The Scenario
Your business has constructed a variety of application environments designed to pursue and expand your mission-critical business plans and gain market share. Over time, security concerns, maintenance, and user convenience steered you to building a unified, shared authentication infrastructure such as Identity and Access Management (IAM).
In this situation, your financials system uses IAM, as does your time recording, expense, sales tracking, ticketing, and development systems. They all tie into a single system for authentication and data center asset access control. This has saved your business countless hours in maintenance, unified your account management efforts, and put a singular, controllable and effective system in place to manage this part of your business. So what’s wrong, doesn’t this solve your problems?
Foulk Consulting can help you identify and avoid the type of problems that the following case study highlights. Here’s how we did it with a high-profile Internet E-Retailer.
Case Study: E-Retailer Preparing for Peak Usage Season
An E-Retailer built multiple, external, customer-facing applications that they also invested a lot of time and effort to performance test them all.
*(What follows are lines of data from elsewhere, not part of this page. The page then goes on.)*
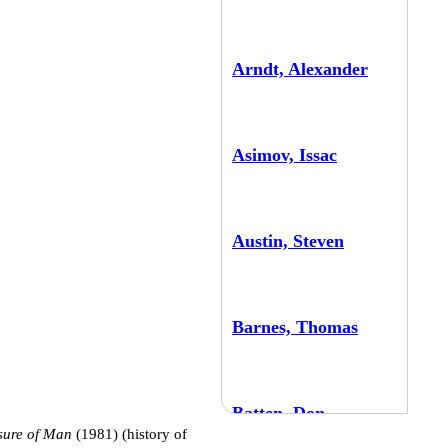
Arndt, Alexander
Asimov, Issac
Austin, Steven
Barnes, Thomas
Batten, Don
sure of Man
(1981) (history of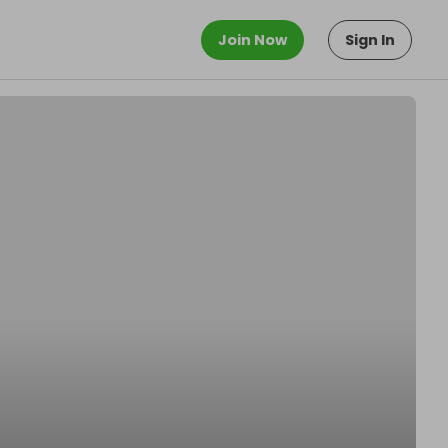
Join Now
Sign In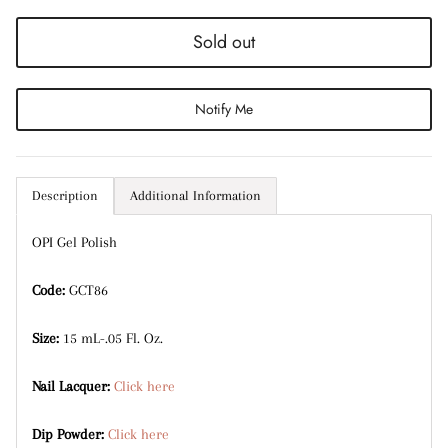
Entice customers to sign up for your mailing list
with discounts or exclusive offers.
Sold out
Notify Me
Subscribe
Description
Additional Information
OPI Gel Polish
Code:
GCT86
Size:
15 mL-.05 Fl. Oz.
Nail Lacquer:
Click here
Dip Powder:
Click here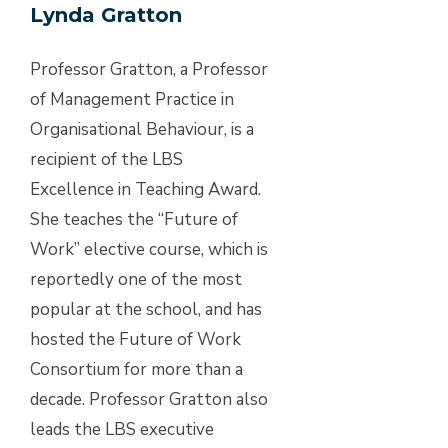
Lynda Gratton
Professor Gratton, a Professor
of Management Practice in
Organisational Behaviour, is a
recipient of the LBS
Excellence in Teaching Award.
She teaches the “Future of
Work” elective course, which is
reportedly one of the most
popular at the school, and has
hosted the Future of Work
Consortium for more than a
decade. Professor Gratton also
leads the LBS executive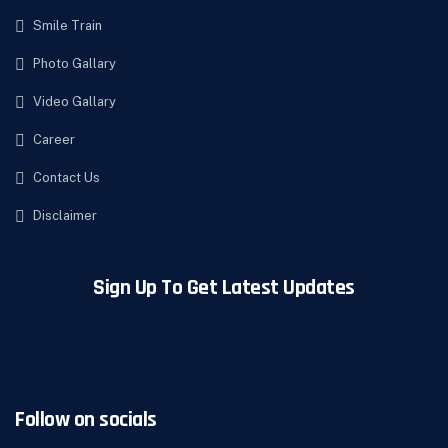
Smile Train
Photo Gallary
Video Gallary
Career
Contact Us
Disclaimer
Sign Up To Get Latest Updates
Follow on socials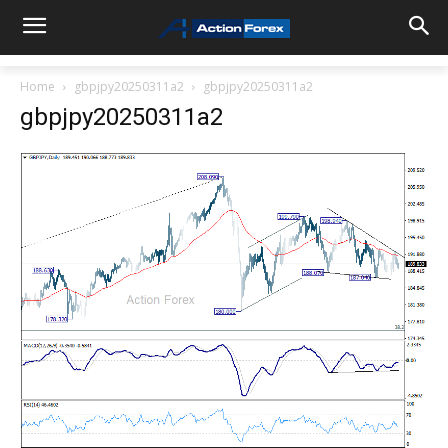
Home
gbpjpy20250311a2
gbpjpy20250311a2
gbpjpy20250311a2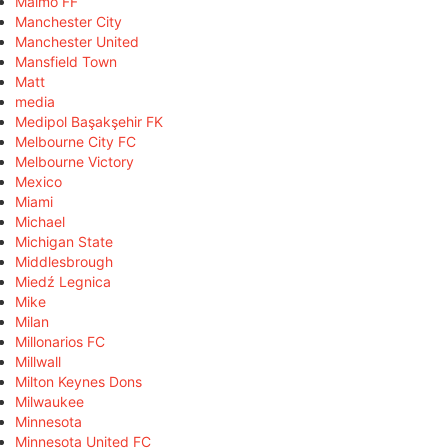
Malmö FF
Manchester City
Manchester United
Mansfield Town
Matt
media
Medipol Başakşehir FK
Melbourne City FC
Melbourne Victory
Mexico
Miami
Michael
Michigan State
Middlesbrough
Miedź Legnica
Mike
Milan
Millonarios FC
Millwall
Milton Keynes Dons
Milwaukee
Minnesota
Minnesota United FC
The testing goals were ultimately clear and refined, they were based on each of those application’s usage models during the preceding peak season, combined with other business requirements and usage projections for the upcoming peak season that had to be met. In the course of these performance testing efforts, each test was focused on a specific customer-facing application, testing and validating that application’s ability to sustain the expected load and perform within its defined success criteria.
Through their hard work, they built a case internally that they were very well prepared for the upcoming peak season. However, when the peak season hit, the reality of the situation became clear, that something was terribly wrong and the systems could not handle the actual peak customer loads.
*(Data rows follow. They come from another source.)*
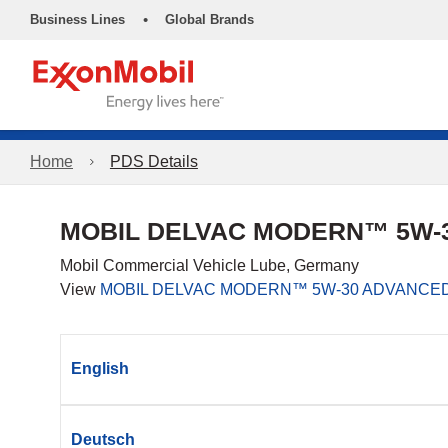
•
Business Lines
Global Brands
Home
PDS Details
MOBIL DELVAC MODERN™ 5W-3
Mobil Commercial Vehicle Lube, Germany
View
MOBIL DELVAC MODERN™ 5W-30 ADVANCED
English
Deutsch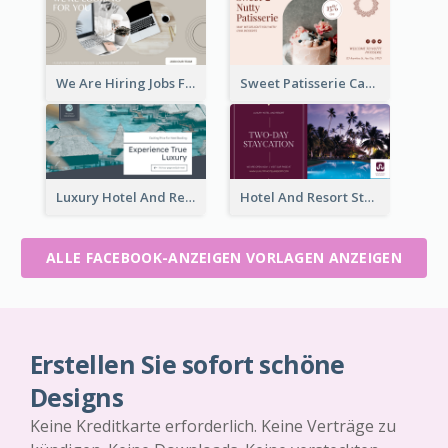
We Are Hiring Jobs Facebook Ad
Sweet Patisserie Cake Promotion Facebook Ad
Luxury Hotel And Resort Booking Facebook Ad
Hotel And Resort Staycation Promotion Facebook Ad
ALLE FACEBOOK-ANZEIGEN VORLAGEN ANZEIGEN
Erstellen Sie sofort schöne
Designs
Keine Kreditkarte erforderlich. Keine Verträge zu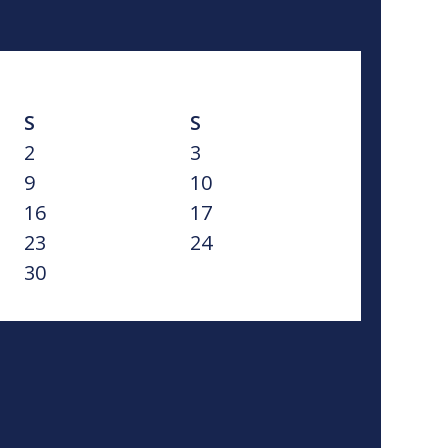
S
S
2
3
9
10
16
17
23
24
30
The IAM infrastructure was tested with each application independently and it performed as expected.
During their annual peak event, user sessions were dropped at an unexpected and unacceptable level. Most of the new users could not even register new accounts, nor could most returning customers log in to make their purchases. The failures to convert shopping activities to sales resulted in them missing their projected revenue numbers by a large margin, in fact, they faced crippling losses for the year. A story that has been played out too many times in recent years.
So how did this happen? Didn’t we say that they validated this load before the peak season? It sure seems that they did their due diligence and stressed the machines beyond the traffic levels that they expected, which were even higher than the year before. How is that possible? Did they test the wrong things? No. Did they fail to test dependent subsystems to the right levels? Not exactly. How can you create good tests, find defects and configuration problems, resolve them, validate your efforts, demonstrate that your testing exceeded the loads you were expecting, and still watch your systems fail under real user load?
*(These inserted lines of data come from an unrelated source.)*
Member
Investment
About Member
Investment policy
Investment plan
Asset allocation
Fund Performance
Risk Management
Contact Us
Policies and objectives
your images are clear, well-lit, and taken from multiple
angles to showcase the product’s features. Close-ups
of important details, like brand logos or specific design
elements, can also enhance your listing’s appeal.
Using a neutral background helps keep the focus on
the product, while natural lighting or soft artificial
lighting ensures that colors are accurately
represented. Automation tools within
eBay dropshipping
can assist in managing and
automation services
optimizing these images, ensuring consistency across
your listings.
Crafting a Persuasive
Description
As a result of this missed business opportunity and their public hit to customer confidence, Foulk Consulting was contacted to assist in analyzing the situation. We came in and worked with all the involved teams. We reviewed their various testing practices, their planning, and assumptions, we dove into the peak load logs and analytics and the event data that was collected, in an attempt to try to find the keys to how this situation manifested itself, and more importantly help this valued customer devise an approach to prevent this sort of thing from happening ever again.
Critical Analysis & Planning
Coming out of the peak season with this blackeye, the business hired Foulk Consulting to assist them in analyzing the planning and testing leading up to the event as well as the forensic data from the event itself. Our goal was to not only illuminate where the problem originated and manifested itself but how they could prevent this in the future – to help them solve the actual reasons why they were losing customers and market share, following up on all the hard work they had done before.
After thorough investigation and analysis, it was found that despite each of their applications being tested thoroughly and each of them proving to meet performance objectives, maintaining stability and performance under load, what appeared out of the piles of data was surprising to everyone in the organization.
The root cause appeared to be a complete lack of preparation on the IAM tier as well as the dependent login integrations across the various applications when the real customers loaded multiple applications at the same time during peak usage it created a classic bottleneck; the request demand overloaded the system’s ability to respond in a performant manner.
When each application was tested in isolation, the IAM tier was capable of handling that application load without any problems. When the actual peak production load hit all the applications at the same time, however, the IAM infrastructure became a complete bottleneck and customers could not interact with the systems. This was found to be the root of the peak usage collapse.
Finding the root cause was only part of the puzzle. Foulk then took that information and applied a performance engineering approach to testing that would ensure that the business was able to identify, isolate and test the systems that demanded attention. The plan was designed to focus the customer’s efforts and identify exactly who was responsible for resolving the issues during their next preparation and deployment cycle.
Ultimately we were able to work with the various application teams and construct a performance test that stressed the IAM tier realistically, reproducing the production peak load failure model.
Armed with this repeatable test structure, the customer was then able to work with the application support, operations, and vendor teams to work through the issues and build the IAM infrastructure to pass the load test criteria and remove their significant production performance bottleneck in the IAM tier.